Personal information
- Full name: Kumarage Wathe Suminda Lakshan Fernando
- Born: 7 April 1997 (age 29) Colombo, Sri Lanka
- Batting: Right-handed
- Bowling: Right-arm Leg-break
- Role: All-rounder
- Source: Cricinfo, 23 April 2022

= Suminda Lakshan =

Sri Lankan cricketer

Suminda Lakshan (born 7 April 1997) is a Sri Lankan cricketer. He made his List A debut for Trincomalee District in the 2016–17 Districts One Day Tournament on 18 March 2017. He made his Twenty20 debut for Sri Lanka Air Force Sports Club in the 2018–19 SLC Twenty20 Tournament on 15 February 2019.

In July 2021, Lakshan was added to Sri Lanka's Twenty20 International (T20I) squad for their series against India. The following month, he was named in the SLC Greens team for the 2021 SLC Invitational T20 League tournament. In November 2021, he was selected to play for the Galle Gladiators following the players' draft for the 2021 Lanka Premier League.
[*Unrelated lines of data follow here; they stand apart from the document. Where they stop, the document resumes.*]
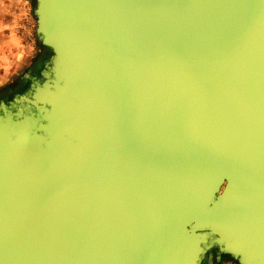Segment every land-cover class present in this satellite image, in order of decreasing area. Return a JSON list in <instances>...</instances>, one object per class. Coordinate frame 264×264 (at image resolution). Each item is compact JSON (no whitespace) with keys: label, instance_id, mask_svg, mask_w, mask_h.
Segmentation results:
<instances>
[{"label":"water","instance_id":"1","mask_svg":"<svg viewBox=\"0 0 264 264\" xmlns=\"http://www.w3.org/2000/svg\"><path fill=\"white\" fill-rule=\"evenodd\" d=\"M32 2L0 264H264V0Z\"/></svg>","mask_w":264,"mask_h":264},{"label":"rangeland","instance_id":"2","mask_svg":"<svg viewBox=\"0 0 264 264\" xmlns=\"http://www.w3.org/2000/svg\"><path fill=\"white\" fill-rule=\"evenodd\" d=\"M35 29L32 0H0V92L42 55Z\"/></svg>","mask_w":264,"mask_h":264},{"label":"flooded vegetation","instance_id":"3","mask_svg":"<svg viewBox=\"0 0 264 264\" xmlns=\"http://www.w3.org/2000/svg\"><path fill=\"white\" fill-rule=\"evenodd\" d=\"M42 52H44V49ZM39 59L33 63L27 72L23 73V75L20 76L12 85L7 86L6 89L0 92V101L5 100L6 96H9V99H11L14 95L19 93L20 88H25L27 86V77L25 75H33L34 71L38 68Z\"/></svg>","mask_w":264,"mask_h":264},{"label":"crops","instance_id":"4","mask_svg":"<svg viewBox=\"0 0 264 264\" xmlns=\"http://www.w3.org/2000/svg\"><path fill=\"white\" fill-rule=\"evenodd\" d=\"M16 81V80H15ZM15 81H13L12 83H10V85H12ZM224 260V259H223ZM221 261V262H219V263H217V264H224V261ZM231 264H235V262L234 263H231Z\"/></svg>","mask_w":264,"mask_h":264}]
</instances>
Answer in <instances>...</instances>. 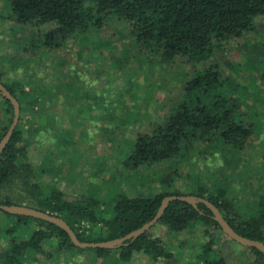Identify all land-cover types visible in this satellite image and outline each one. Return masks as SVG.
Here are the masks:
<instances>
[{
    "label": "trees",
    "instance_id": "obj_1",
    "mask_svg": "<svg viewBox=\"0 0 264 264\" xmlns=\"http://www.w3.org/2000/svg\"><path fill=\"white\" fill-rule=\"evenodd\" d=\"M5 4L19 23H45L42 42L50 49L78 32L100 31L114 18L126 24L139 49L149 50L159 62L170 63L183 56L192 63L201 62L162 118L136 133L125 159L127 165L136 167L173 157L182 146L199 139L217 137L236 148L250 135L251 128L243 121L237 102L222 89L223 75L212 52L220 42L247 33L253 17L264 15V0H5ZM0 81L19 104L17 122L0 151V203H21L59 215L77 238L97 241L122 235L151 218L163 195L191 193L210 200L239 234L264 241V181L256 207L247 216L234 210L222 188L216 192L203 187L188 191L162 188L146 195L118 193L103 201L87 194H65L53 179L41 181L43 168L34 166L30 148L38 140L51 142L45 136L46 122L39 123L36 117L42 112L53 114V109L46 111V104L52 106L59 100L58 85L40 83L31 76L2 80L1 72ZM11 116L9 100L0 95V136ZM48 145L44 143L43 152ZM155 223L174 232L194 223L203 226L204 234H209V226L221 230L202 202L194 207L181 199L170 200ZM148 229L111 248L80 247L51 221L0 208V264H133L134 253L152 263L159 257L170 258L172 253L163 239ZM210 241L209 237L201 244L198 255L211 247ZM249 247L253 257L242 264H264V252ZM188 264L231 263L218 256L196 257Z\"/></svg>",
    "mask_w": 264,
    "mask_h": 264
},
{
    "label": "rangeland",
    "instance_id": "obj_2",
    "mask_svg": "<svg viewBox=\"0 0 264 264\" xmlns=\"http://www.w3.org/2000/svg\"><path fill=\"white\" fill-rule=\"evenodd\" d=\"M8 11L0 0L1 79L31 76L58 85L61 93L54 105L46 104V111L53 109L51 116L42 112L36 117L46 122L45 136L51 141L38 140L30 148L34 166L43 168L41 181L53 179L65 194L103 201L118 193L146 195L162 188H222L240 216L252 214L264 181V15H255L247 33L220 42L212 52L223 75L222 89L235 99L251 128L243 145L232 148L217 137L199 139L173 157L133 167L125 159L136 133L162 118L201 62L184 56L159 62L149 50L139 49L126 24L114 18L100 31L78 32L50 49L42 42L45 23H19ZM44 143L49 144L45 154ZM202 228L194 223L174 232L153 223L148 233L161 237L172 256L152 263L134 253L131 262L188 264L196 257L222 256L242 264L253 257L248 245L213 226L209 234ZM209 237L211 247L198 255Z\"/></svg>",
    "mask_w": 264,
    "mask_h": 264
},
{
    "label": "water",
    "instance_id": "obj_3",
    "mask_svg": "<svg viewBox=\"0 0 264 264\" xmlns=\"http://www.w3.org/2000/svg\"><path fill=\"white\" fill-rule=\"evenodd\" d=\"M0 95H2L3 97L9 100L11 104V108H12L11 120L7 128L5 129L4 133L0 136V151H1V149L5 146L6 142L8 141L11 135V132L17 122L18 115H19V104H18L17 99L14 97V95L4 86V84L1 81H0ZM172 199L184 200L186 202H189L194 207L196 206L197 202H202L211 211V217L217 222L221 231L224 232L228 237L238 241L241 244L253 246L259 249L260 251L264 252V241L260 239H256V238H249V237L239 234L230 226V224L222 216L218 208L210 200H208L207 198L203 196H199V195L191 194V193L163 195L159 201V204L154 214L151 216V218L144 221L139 226L125 232L122 235L104 239V240H97V241H86V240H80L79 238H77L72 228L59 215H55L47 211L29 206V205L21 204V203L20 204L19 203H8V204L0 203V208L6 212L16 213V214H26V215L39 217V218L51 221L66 231V233L69 236V239L74 245H77L80 247L98 246V247L111 248L114 246H118L122 243H125L127 239H130V240L133 239L139 233L148 229L156 221L159 215L162 213L167 203Z\"/></svg>",
    "mask_w": 264,
    "mask_h": 264
}]
</instances>
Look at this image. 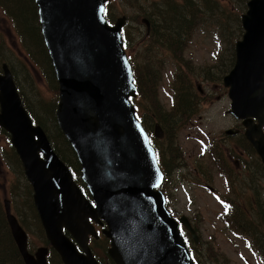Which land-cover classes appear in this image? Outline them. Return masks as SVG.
Returning <instances> with one entry per match:
<instances>
[{
  "label": "water",
  "instance_id": "obj_1",
  "mask_svg": "<svg viewBox=\"0 0 264 264\" xmlns=\"http://www.w3.org/2000/svg\"><path fill=\"white\" fill-rule=\"evenodd\" d=\"M107 1L34 0L58 85L55 118L79 160L80 177L95 205L83 196L43 129L32 124L5 63L0 72V129L9 134L45 237L63 264H99L87 247L88 235L95 236L88 218L97 216L106 222L102 232L110 240L107 252L115 264H193L179 223L196 240L194 229L185 216L176 221L161 191L155 190L163 176L129 101L135 87L121 37L124 17L108 24ZM246 5L234 64L222 84L228 88V113L240 120L245 139L264 165V0H248ZM142 21L148 29V21ZM160 133L156 124L155 134ZM4 211L24 264H48L47 247L28 252L27 235L8 200Z\"/></svg>",
  "mask_w": 264,
  "mask_h": 264
},
{
  "label": "rangeland",
  "instance_id": "obj_2",
  "mask_svg": "<svg viewBox=\"0 0 264 264\" xmlns=\"http://www.w3.org/2000/svg\"><path fill=\"white\" fill-rule=\"evenodd\" d=\"M164 1L111 0L107 8L113 21L124 17V34L129 42L126 52L131 54L136 67L143 69L150 78L138 96L140 113L152 132L155 123L160 127L157 141L163 152H170L169 159L173 158V164L177 165L172 170L164 158L171 175L165 182L167 207L176 219L185 216L194 229L196 243L189 239L190 234L187 243L196 264L198 261L200 264H264L259 251L251 246L252 241L256 242L254 236L240 232L231 223L233 210L238 217L241 210L254 221L253 227L258 219L264 222V168L256 153H251L240 121L227 113L230 109L228 88L222 84L223 75L234 64L232 49L243 33L240 16L246 11L248 0H168L167 5L177 8L179 16L186 8L184 2L201 13V19H193L196 23L188 34L181 32L183 50L178 56L156 45L151 36L147 37L145 25L141 23L143 14L157 15L165 10ZM179 19L175 18L174 28ZM27 22L30 23L28 28L18 21L12 27L11 21L0 10V34L6 39L0 46V65L5 63L15 72L32 110L46 119L45 110L53 108L54 102L56 107L58 91L52 89L40 65L36 41L31 39L30 34L36 32L34 25L37 20L27 16ZM157 24L167 26V22ZM185 61L192 68L188 69ZM208 72L210 76L206 78L204 75ZM185 84L189 87L186 88ZM185 92H192L194 98L191 103L193 109H190L192 115L177 121V125L181 124L179 129L170 124L167 125L170 129L161 128L156 116L168 117ZM152 106L155 107L154 112ZM45 125L46 136H52L60 149L53 121L47 118ZM227 129L238 130L239 133L227 135ZM205 138L206 152L201 153ZM8 144V138L0 134V206L4 209V200L9 201L12 214L27 233L29 253L47 247L63 264L45 237L33 204L32 187L23 174L17 154L14 152L16 157L11 155ZM221 199L228 204L229 211L225 212L226 206ZM260 232L264 233V227ZM41 233L47 244L42 242ZM103 238L107 241L106 237ZM98 246L96 242L93 244L91 237V242L87 243L89 250L102 253ZM110 246L108 242L107 250ZM52 254L50 252L48 256L58 262Z\"/></svg>",
  "mask_w": 264,
  "mask_h": 264
},
{
  "label": "trees",
  "instance_id": "obj_3",
  "mask_svg": "<svg viewBox=\"0 0 264 264\" xmlns=\"http://www.w3.org/2000/svg\"><path fill=\"white\" fill-rule=\"evenodd\" d=\"M164 3H165V10H162L159 14L157 15H155L154 13L143 14V16L146 17L150 23V31H149L148 37L151 36L153 42L156 43V45H159L161 48L167 49L174 56H178L180 55V52L183 50L181 32L183 31L184 34H188L189 30L196 23V21L193 19H196V18L197 20L201 19L200 17L201 13L197 11V9L194 6L189 8V3L184 2V5L186 8L183 10V15L179 16V12H177V8L175 7L172 8L170 5H167L168 0H165ZM0 10H1V13L4 14L6 19H9L11 21L12 27L14 24H17V21H18V22H22V24H26V28H28L27 26L30 25V23L27 22V16H32V19L33 18L36 19L37 17L36 16V6L33 0H0ZM177 17H180V19L176 20L177 27L174 28L175 18ZM158 22L159 23L167 22V26L158 25L157 24ZM34 26H35L36 32L30 35H32L31 39L33 40L35 39L36 41L37 52H38L37 55L39 56L38 59L41 61L40 65L42 69L46 72V76L49 79L52 89L57 91V85L54 79L53 70H52V67L49 61V57H48L45 45L43 44L39 25L35 24ZM125 29H126V26H125ZM5 42H6V39L3 38L2 35L0 34V46H3ZM1 58L2 57L0 56V61H2ZM129 59H130V63L132 64V68L134 71V76H135L138 92L140 93L145 88L146 82L150 78L149 77L147 78V75L144 73L143 69L136 67V65L133 62V58H129ZM232 61H234L233 49H232ZM184 64L186 65L188 69L192 68L190 64L187 65L188 61H185ZM11 71L13 73V76H14V79L17 85L18 93L21 97L22 103L24 107L26 108L27 112L29 113V115L31 116V118L34 120V123L40 124L43 127V129H45L46 119L50 118L53 121V126L56 130L55 133L54 132L53 133L55 137L58 138V143L61 148L58 149L56 147L54 140H52V136L49 135L48 137L52 144V147L57 152V154L61 157V159L70 168H72L73 172L78 174L79 164L75 157V154L73 153V150L69 142L65 139L64 135L58 129L57 123L55 122V119H54L55 102L53 104V108L49 107L48 108L49 110H45V113H47L46 119L44 117H40L37 113H35L32 110L31 104H29L26 94L20 88L21 86L17 79V75L15 74L13 70ZM204 76L206 78H209L210 76L209 72L206 73ZM185 87L188 88L189 86L185 84ZM192 96H193L192 92L190 93L185 92L181 98V102L179 103V105L176 106V108L174 109L172 113L168 114V117H165L164 115L156 116V120L160 123L161 128L164 127L165 129H170V127L167 126L168 124H170L172 127H178V129L180 128L181 124L177 125L176 124L177 121L180 120L181 118L182 119L186 118L185 116L192 115L190 113V109H193L191 106V103L194 98H192ZM151 108H152L151 110L154 112L155 107L152 106ZM146 124L148 125V122H146ZM0 134H3L6 138H8L7 133H5L4 131L0 130ZM156 142H157L156 143L157 149L159 150V153L161 155V165H162L161 168H162L163 173H165V177H166V176H169L170 174L165 166L164 158L172 170L175 167H177V165L173 164V160H174L173 158L169 159L170 152L169 151L163 152V148L161 144L158 141ZM247 145L251 149V153H253L254 150L251 147V145L248 142H247ZM7 148L9 151H11V155L13 154L16 157L13 148L9 144ZM163 187L165 188V185H163ZM28 191L31 192L30 188L28 189ZM239 213L240 214L238 217L237 213H234V210L232 211L231 217L233 215V219H231V223H234L236 228L240 230V232L254 236L253 238L256 239V242L253 243L252 241L251 243L255 247V249L259 251V254L264 259V233L260 232L261 228L264 227V222H261V220L258 219L256 220L257 223L255 224V227H253L254 221L246 217L242 213L241 210H239ZM34 219L38 222L37 216L34 215ZM38 225H39V222H38ZM250 229L252 230V232H250ZM9 230L10 229H9L6 217H5L4 209H2L0 206V264H24L17 250L16 245L11 238ZM41 235L43 237L42 242L44 244H47V241L43 233H41ZM103 239L105 238L102 237L98 239H93V244L94 242H96V244L99 245L98 248H100V250L102 251V253H99L97 251H94L93 253L100 264H114L113 261L109 258V256L106 253L108 240L106 241ZM50 252L53 253L58 259L57 254L52 249H49V255H50ZM57 261L58 262H55V260L49 256V263L61 264L59 259Z\"/></svg>",
  "mask_w": 264,
  "mask_h": 264
},
{
  "label": "flooded vegetation",
  "instance_id": "obj_4",
  "mask_svg": "<svg viewBox=\"0 0 264 264\" xmlns=\"http://www.w3.org/2000/svg\"><path fill=\"white\" fill-rule=\"evenodd\" d=\"M143 18V17H142ZM147 33V32H146ZM183 231V230H182ZM182 234H183V236H184V238L187 240V238H189V234L187 233V232H185V231H183L182 232ZM190 240H191V238H189ZM193 241V240H192ZM194 242V241H193ZM192 242V243H193ZM194 243H196V242H194ZM196 245V244H195ZM194 248V247H193ZM191 252H192V249H191ZM197 258H198V256H197ZM201 262L200 261H198L197 262V264H200Z\"/></svg>",
  "mask_w": 264,
  "mask_h": 264
}]
</instances>
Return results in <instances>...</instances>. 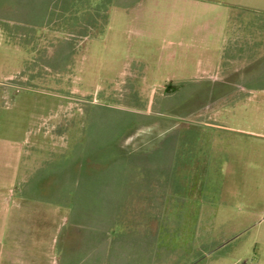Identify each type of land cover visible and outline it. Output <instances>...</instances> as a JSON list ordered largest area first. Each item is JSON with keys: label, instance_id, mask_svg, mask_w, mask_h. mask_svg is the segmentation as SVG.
I'll return each mask as SVG.
<instances>
[{"label": "rangeland", "instance_id": "obj_1", "mask_svg": "<svg viewBox=\"0 0 264 264\" xmlns=\"http://www.w3.org/2000/svg\"><path fill=\"white\" fill-rule=\"evenodd\" d=\"M198 4L187 32L151 17L89 50L77 35L29 54L0 46V74L26 76L0 98L18 113L0 149L56 220L128 224L130 264H264V0Z\"/></svg>", "mask_w": 264, "mask_h": 264}, {"label": "crops", "instance_id": "obj_2", "mask_svg": "<svg viewBox=\"0 0 264 264\" xmlns=\"http://www.w3.org/2000/svg\"><path fill=\"white\" fill-rule=\"evenodd\" d=\"M198 2L200 0H0V46L29 51V54L38 49H53L57 35H77L82 44L79 49L89 50L99 43L97 35L126 28H148L151 17L179 19L165 27L187 32L185 25L199 8ZM23 78L26 76L19 73L16 64L11 72L0 74V98L4 101L15 95ZM17 114L12 112L7 116L4 106H0V130L8 117L14 133ZM11 142L16 141H8L10 147ZM11 154L5 155L0 149V264H85L93 257V263L101 264L102 251L109 259L108 264H119L120 257L125 259L124 264H130V259L137 254L132 250L135 244L128 224L119 231L115 223L102 225L81 216L71 218L66 206L62 208L69 210L66 220H56V205L34 202L39 200L38 185L26 179L29 174L19 168L22 160ZM56 221L61 222L57 230ZM137 224L133 233L139 235L138 244L145 249L150 226L148 229V224ZM109 231L111 234L105 235ZM119 251L123 255H119Z\"/></svg>", "mask_w": 264, "mask_h": 264}]
</instances>
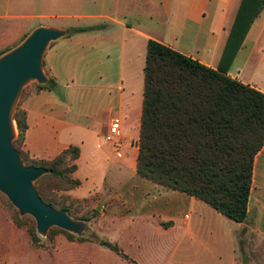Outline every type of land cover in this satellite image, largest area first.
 <instances>
[{"label":"crops","instance_id":"1","mask_svg":"<svg viewBox=\"0 0 264 264\" xmlns=\"http://www.w3.org/2000/svg\"><path fill=\"white\" fill-rule=\"evenodd\" d=\"M240 3L0 0L8 31L20 28L5 53L40 26L87 28L50 43L42 59L48 81L19 97L27 124L22 149L30 159L45 161L70 147L79 149L73 162L79 185L67 193L87 202V227L120 250L59 237L55 252L66 247L67 257H45L27 229L3 213L0 264H44L45 259L53 264H264V145L254 158L244 222L137 173L148 41L218 69ZM227 75L264 93V7ZM115 120L121 159L105 139ZM245 254L250 256L242 262Z\"/></svg>","mask_w":264,"mask_h":264},{"label":"trees","instance_id":"2","mask_svg":"<svg viewBox=\"0 0 264 264\" xmlns=\"http://www.w3.org/2000/svg\"><path fill=\"white\" fill-rule=\"evenodd\" d=\"M263 7L264 0H241L218 69L152 39L147 43L144 65L137 173L194 196L237 222L247 219L254 158L264 145V93L229 77L227 71ZM86 30L77 27L69 30L68 36ZM14 120L18 129L14 147L23 163L49 170L35 183L40 198L74 218L67 207H57L46 198L39 183L44 177L69 180L67 173L76 168L70 163L79 157V149L70 147L49 161L30 159L22 149L26 113L18 106ZM70 182L69 190L79 185L74 178ZM9 216L18 227H27ZM80 220L88 222L90 217ZM26 229L32 243L41 247L35 225ZM65 235L69 240L93 241L120 253L115 244L89 227L78 237ZM47 238L52 240L51 230Z\"/></svg>","mask_w":264,"mask_h":264},{"label":"water","instance_id":"3","mask_svg":"<svg viewBox=\"0 0 264 264\" xmlns=\"http://www.w3.org/2000/svg\"><path fill=\"white\" fill-rule=\"evenodd\" d=\"M68 33L67 30L40 26L16 48L0 57V191L18 209L20 215H31L38 234L46 236L52 227L82 235L87 226L74 220L66 211L44 203L34 181L48 174L44 167L26 166L13 145L15 134L8 121L23 87L31 80L39 84L48 81L42 69L43 54L51 42ZM15 121V120H14Z\"/></svg>","mask_w":264,"mask_h":264},{"label":"rangeland","instance_id":"4","mask_svg":"<svg viewBox=\"0 0 264 264\" xmlns=\"http://www.w3.org/2000/svg\"><path fill=\"white\" fill-rule=\"evenodd\" d=\"M14 1L18 2V0H14ZM52 28H58V27H52ZM8 29H9V25H7V23H5L4 20L0 19V54L5 53L7 51L6 49L11 48V44H13V43H11V40L14 39V37L18 36L17 33L20 30L19 27H16L14 30L15 33H12L13 30L11 32H9ZM58 29L67 30L66 28H58ZM71 29H69V30H71ZM69 30H67V31H69ZM22 38H23V36H22ZM42 69L45 73L43 63H42ZM38 84L39 83L37 80L29 81L23 87L19 97L23 96L27 91H29L31 89L34 90ZM18 102H19V100H18ZM18 102L16 104L15 111H16ZM15 128H16V130H18L17 126H16V122H15ZM17 137H18V134H15V138L13 139V145H14V141ZM18 145H19V143H18ZM70 165H73V162H71ZM67 177L69 178V180L66 178L64 179V178H58V177H44L41 180V182L39 183V188L41 189L43 195L46 198L50 199L57 207H67L68 210L70 211V213L72 214V216H74V218L72 217L74 220L84 222L86 225V222L83 220H80V218H83V217H86L87 215H89V210L87 209L88 204L85 201L73 200L71 198V196L67 193L69 191V188L72 187V183L70 182V179L73 180V173L68 172ZM36 181H34L35 187H36V184H35ZM66 189H68V190H66ZM3 213L8 215V216L10 214L12 217H16V219H18L19 221H23V223L28 228H31V226L34 224L35 229H36L35 219L31 215H20L18 209L11 203V201L7 198V196L0 191V217H1V214H3ZM50 230H51L52 240H49L47 238L48 234L46 236H42V235L38 234L37 229H36L37 234L41 238V240H40L41 244L40 245H42L41 247H38V248H41L44 250V253H45L44 256L45 257L58 256L61 258H66L67 257V251H68L66 247H62L57 252H55V249H56L57 243H58L57 239L59 237H62L68 241L69 239L67 238L65 233H70L76 237H78L80 235L76 234V233H71V232L65 231V230L60 229L58 227H52ZM50 230L48 231V233L50 232ZM86 235H89V233H87ZM70 241H75V240H70ZM247 256H250V255L245 254L244 259H242V262L247 260V258H246ZM260 256H262V255H259V257ZM44 264H53V263H50L47 261V259H45Z\"/></svg>","mask_w":264,"mask_h":264},{"label":"built area","instance_id":"5","mask_svg":"<svg viewBox=\"0 0 264 264\" xmlns=\"http://www.w3.org/2000/svg\"><path fill=\"white\" fill-rule=\"evenodd\" d=\"M119 137H120V125L118 121H112L105 134V139L108 143L115 147V157L121 159L123 157L122 150L119 148Z\"/></svg>","mask_w":264,"mask_h":264},{"label":"bare ground","instance_id":"6","mask_svg":"<svg viewBox=\"0 0 264 264\" xmlns=\"http://www.w3.org/2000/svg\"><path fill=\"white\" fill-rule=\"evenodd\" d=\"M8 128H9V131L10 130H13L14 134H16V128H15V121L14 120H9L8 121Z\"/></svg>","mask_w":264,"mask_h":264}]
</instances>
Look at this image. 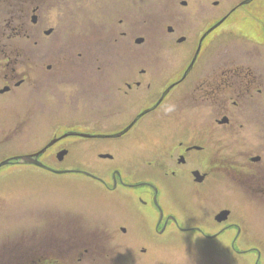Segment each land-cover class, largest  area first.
Here are the masks:
<instances>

Later the same month, he was named in Sri Lanka's Test squad for their series against the West Indies. In April 2022, he was named in Sri Lanka's Test squad for their series against Bangladesh. In June 2022, he was named in the Sri Lanka A squad for their matches against Australia A during Australia's tour of Sri Lanka.

In July 2022, he was signed by the Jaffna Kings for the third edition of the Lanka Premier League.